La chasse aux produits chimiques

Après des années de marchandages, le règlement européen Reach soumet enfin les principales substances nocives à la question.
Au grand dépit de nombre d’industriels.

Claude-Marie Vadrot  • 28 mai 2009 abonné·es

La réglementation sur les effets et le contrôle des substances chimiques est probablement l’une des avancées européennes les plus intéressantes des vingt dernières années. Aussi, Reach, abréviation de la version anglaise pour « Enregistrement, évaluation et autorisation des substances chimiques », a-t-il logiquement déchaîné passions et pressions. Avec des groupes industriels (français et allemands notamment) pendus aux basques des parlementaires européens, des ministres de ­l’Industrie et des hauts fonctionnaires de la Commission d’un côté ; et des écologistes, dont Greenpeace, très investi dans cette bataille, de l’autre. Un affrontement de plusieurs années débouchant sur ce que le monde associatif considère comme une cote mal taillée. Mais, comme les industriels poursuivent leur harcèlement et leur critiques, le verre paraît au moins à moitié plein.
L’histoire commence en 1998, quand les ministres de l’Environnement, poussés par leurs opinions publiques, qui associent de plus en plus nettement environnement et santé, demandent à la Commission d’évaluer les législations sur les produits chimiques. Cinq ans plus tard, inquiétés par les travaux des experts de la Commission, « trop influencés par les groupes environnementalistes » , Jacques Chirac, Gerhard Schröder et Tony Blair suggèrent fortement au président de la Commission, Romano Prodi, de ne pas se hâter et de ne pas mettre en danger l’industrie chimique européenne. Trop tard, la mécanique est lancée. D’autant plus difficile à arrêter que la publication d’un règlement européen est précédée d’une procédure complexe et définitive ; complexe parce qu’elle relève, après rédaction par la Commission, d’une codécision entre le Parlement (avec plusieurs lectures et amendements) et le Conseil de l’UE, à qui revient de donner in fine son accord politique ; définitive car un règlement s’impose immédiatement aux 27 membres, alors qu’une directive doit être transcrite dans chacun des droits nationaux. Ce qu’un gouvernement peut faire traîner des années.

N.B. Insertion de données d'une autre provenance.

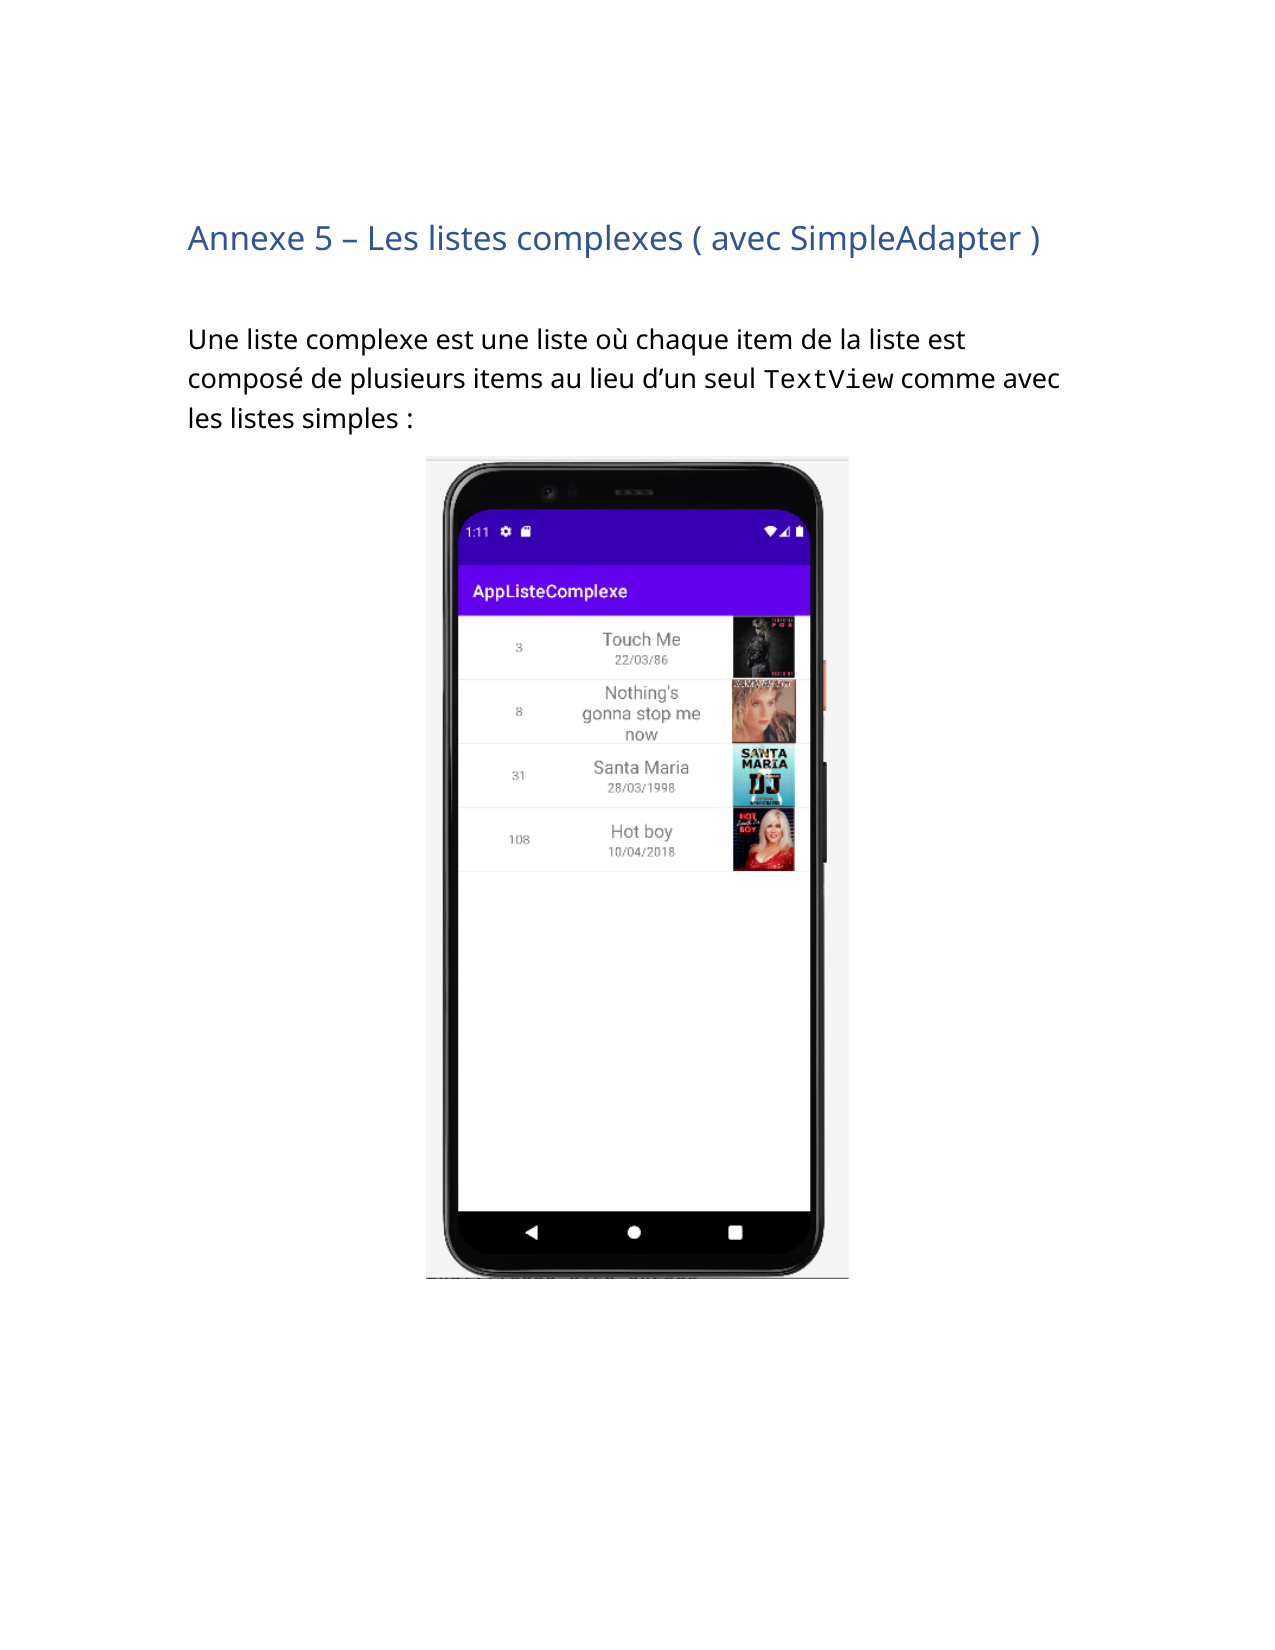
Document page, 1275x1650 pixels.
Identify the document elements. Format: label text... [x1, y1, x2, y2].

picture [426, 456, 849, 1279]
subtitle Annexe 5 – Les listes complexes ( avec SimpleAdapter ) [187, 215, 1087, 260]
text Une liste complexe est une liste où chaque item de la liste est composé de plusieurs items au lieu d’un seul TextView comme avec les listes simples : [187, 320, 1087, 437]
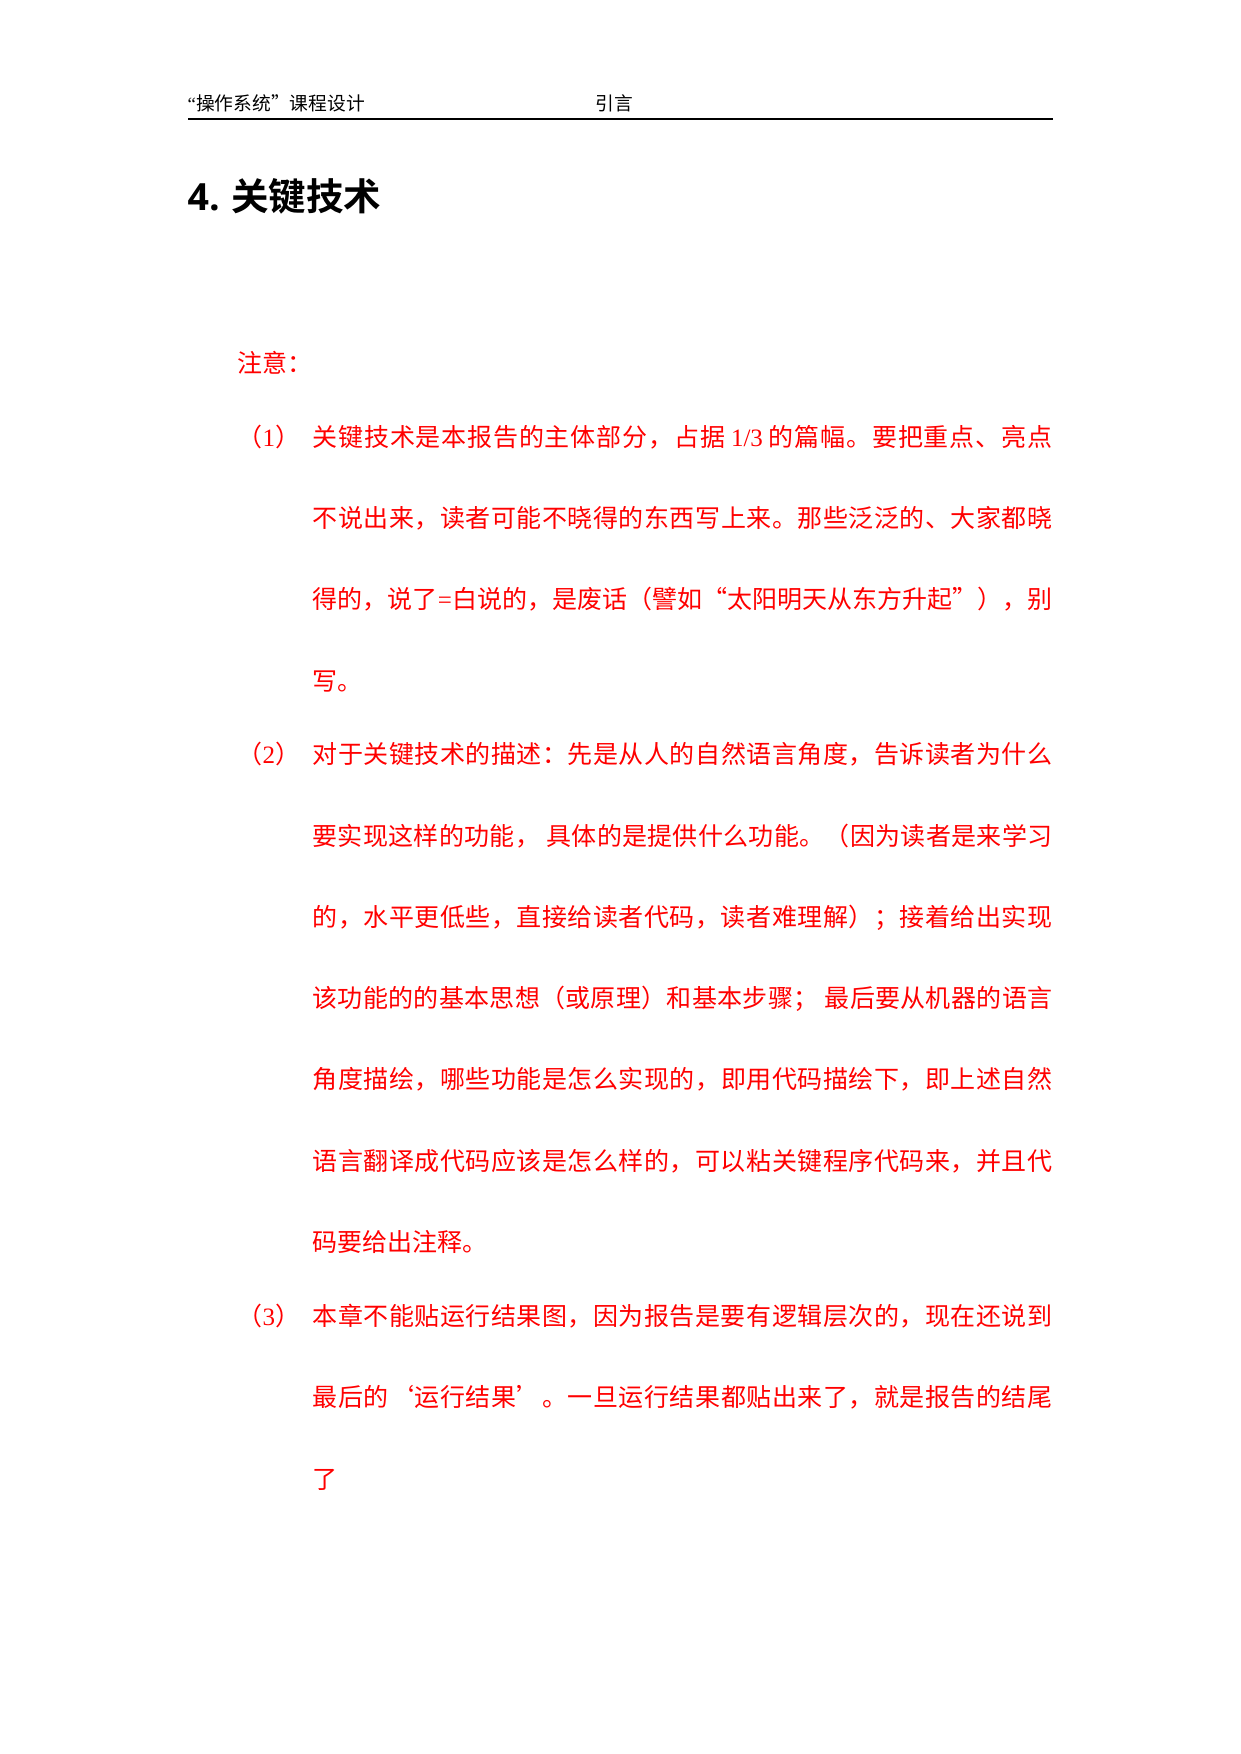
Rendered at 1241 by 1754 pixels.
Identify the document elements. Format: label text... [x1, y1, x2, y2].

Proposé en septembre 2003, Reach est en vigueur depuis juin 2007. Et laisse d’autant plus les environnementalistes insatisfaits qu’après des mois de marchandages, des obligations ont été allégées ; ce que le rapporteur, le socialiste Guido Sacconi, admettait du bout des lèvres en décembre 2006 après le vote en expliquant : « Je n’ai jamais cédé sur l’essentiel. » Ce qui n’est pas faux et explique sans doute que, dans tous les votes et amendements, les parlementaires de l’UMP et du Front national se soient dressés contre.

La loi prescrit une procédure d’enregistrement de toutes les substances chimiques produites, importées ou utilisée dans l’UE en quantité supérieure à une tonne par an. Produits dont les toxicités (cancérigènes, mutagènes, bioaccumulables, néfastes pour la reproduction ou non-biodégradables) seront recherchées. Cela se traduira progressivement, au plus tard en 2018, soit par une surveillance accrue, soit par l’inscription sur une liste de substances « extrêmement préoccupantes » , soit par une interdiction ou une obligation (trop mal définie) de substitution. Comme il s’agit d’un processus continu amorcé depuis fin 2008, après la phase de réenregistrement des 30 000 produits concernés, dont 12 500 en procédure non simplifiée, les produits les plus nocifs devraient être retirés des processus industriels à partir de 2010. Ce qui irrite toujours les 5 000 entreprises françaises impliquées.